Essa situação conforme o secretário se estende a todos os níveis.
“Não ocorre só em mamografias ou consultas nas Unidades Básicas de Saúde, onde há filas e reclamações por espera, mas quando é feito o agendamento, ele é ignorado. Nas cirurgias, é pior: além da fila normal, há exames pré-operatórios como avaliação cardiológica.
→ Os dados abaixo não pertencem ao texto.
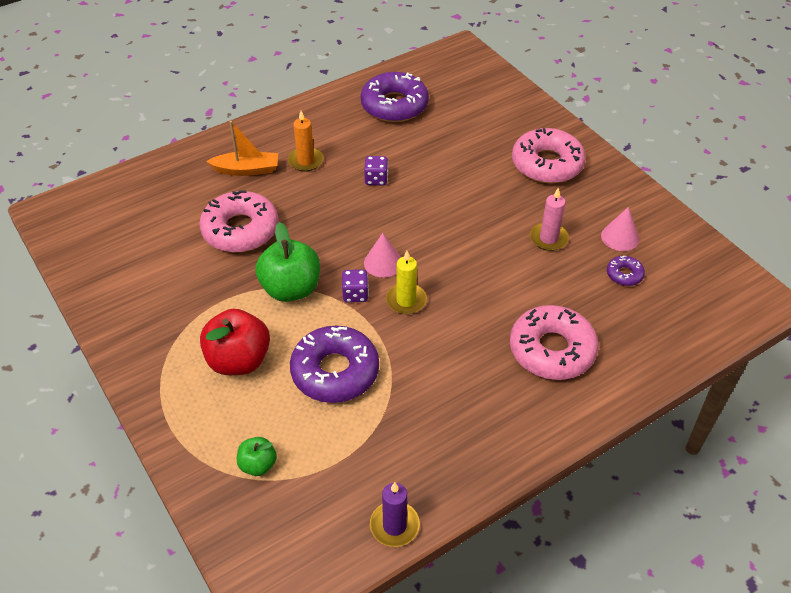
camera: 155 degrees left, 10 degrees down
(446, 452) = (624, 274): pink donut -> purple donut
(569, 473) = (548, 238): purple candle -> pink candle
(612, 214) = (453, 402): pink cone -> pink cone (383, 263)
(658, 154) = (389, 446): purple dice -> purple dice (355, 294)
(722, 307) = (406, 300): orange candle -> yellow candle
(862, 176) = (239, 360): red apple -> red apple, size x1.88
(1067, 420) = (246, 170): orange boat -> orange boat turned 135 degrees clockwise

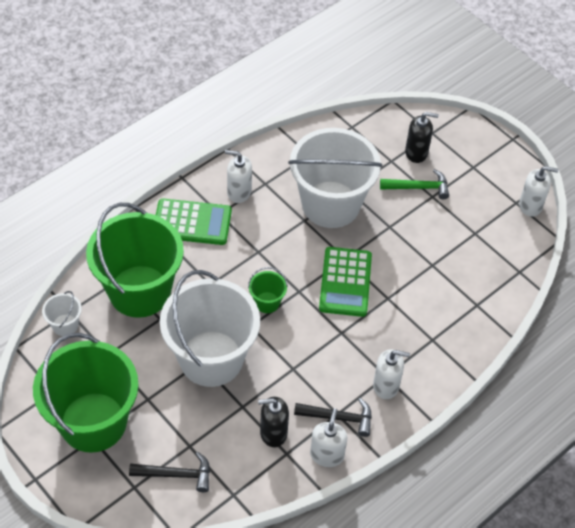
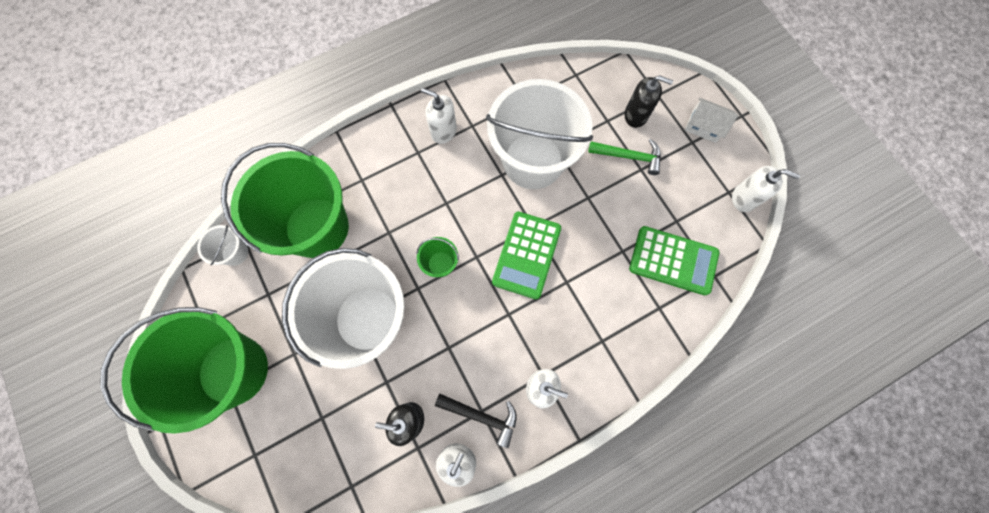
camera: 15 degrees right, 20 degrees up
(176, 474) = (299, 450): black hammer -> none
(192, 222) = (388, 158): green calculator -> green calculator (673, 260)
(480, 153) = (703, 126): none -> white house

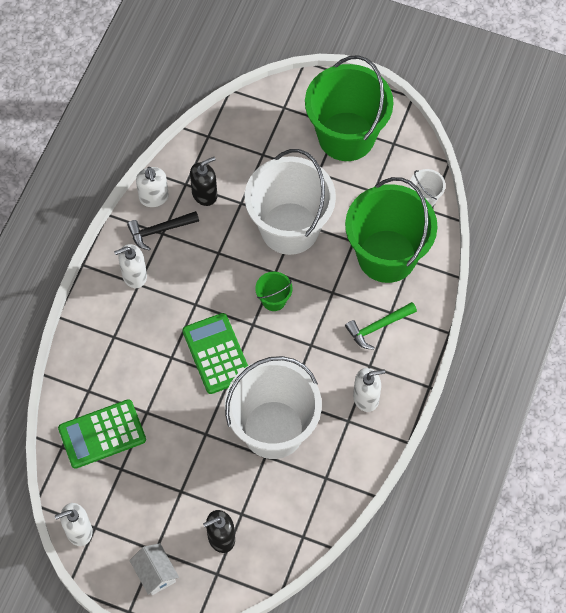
camera: 140 degrees right, 10 degrees down
(629, 156) = (199, 494): green hammer -> green hammer (378, 327)
(703, 126) = (155, 573): white house -> white house turned 75 degrees clockwise

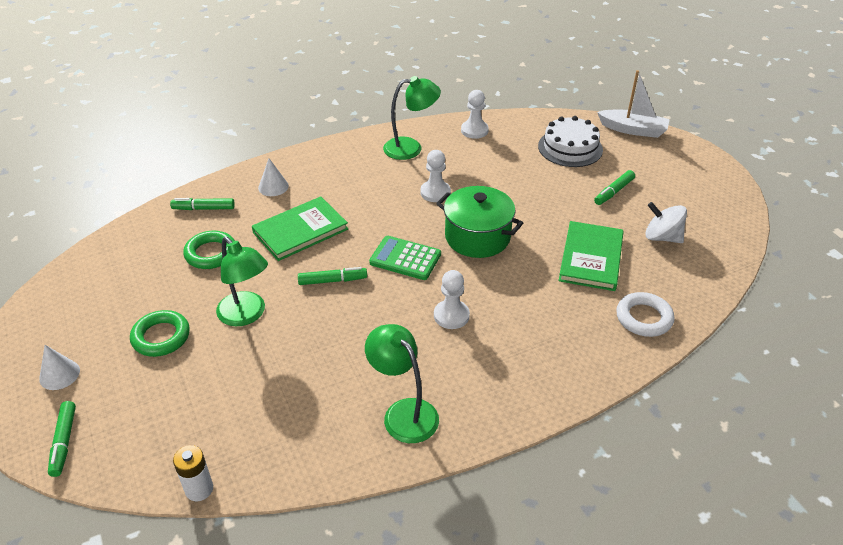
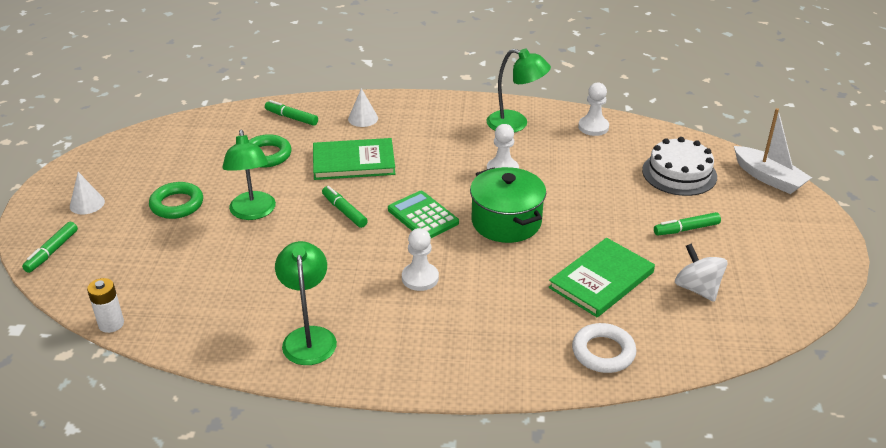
camera: 30 degrees right, 5 degrees down
(332, 280) = (344, 211): green marker -> green marker turned 150 degrees counterclockwise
Quando o paciente está pronto e desiste, perdemos a vaga se não houver substituto imediato”, detalhou Cezar.
O vice-prefeito destacou ainda, limitações práticas: clínicas não preveem faltas em massa, e o sistema não permite escolher dia e hora exatos.
“Eu mesmo, com plano Unimed, esperei seis meses por endócrino em Cascavel. Imagine no SUS.”
Em Bom Jesus do Sul, as faltas afetam diretamente a eficiência da rede municipal, que depende de parcerias regionais para exames especializados. Cada ausência desperdiça não só o horário clínico, mas transporte municipal e estrutura logística planejada. A gestão considera medidas como confirmação prévia por telefone ou WhatsApp, mas enfrenta resistência por priorizar direitos individuais.
O problema reflete um desafio nacional na saúde pública: o absenteísmo médico chega a 30% em muitos municípios brasileiros, segundo estudos do Ministério da Saúde.
Bueno cobra conscientização coletiva. “Tratar mal recursos públicos é grave. Quem desvia responde por lei nas três esferas. Na saúde, faltar é tirar vaga de quem sofre enquanto você ocupa espaço na fila.”
A Secretaria de Saúde planeja campanha educativa para reduzir faltas, enfatizando empatia e responsabilidade. Moradores são orientados a avisar com antecedência, liberando vagas para lista de espera.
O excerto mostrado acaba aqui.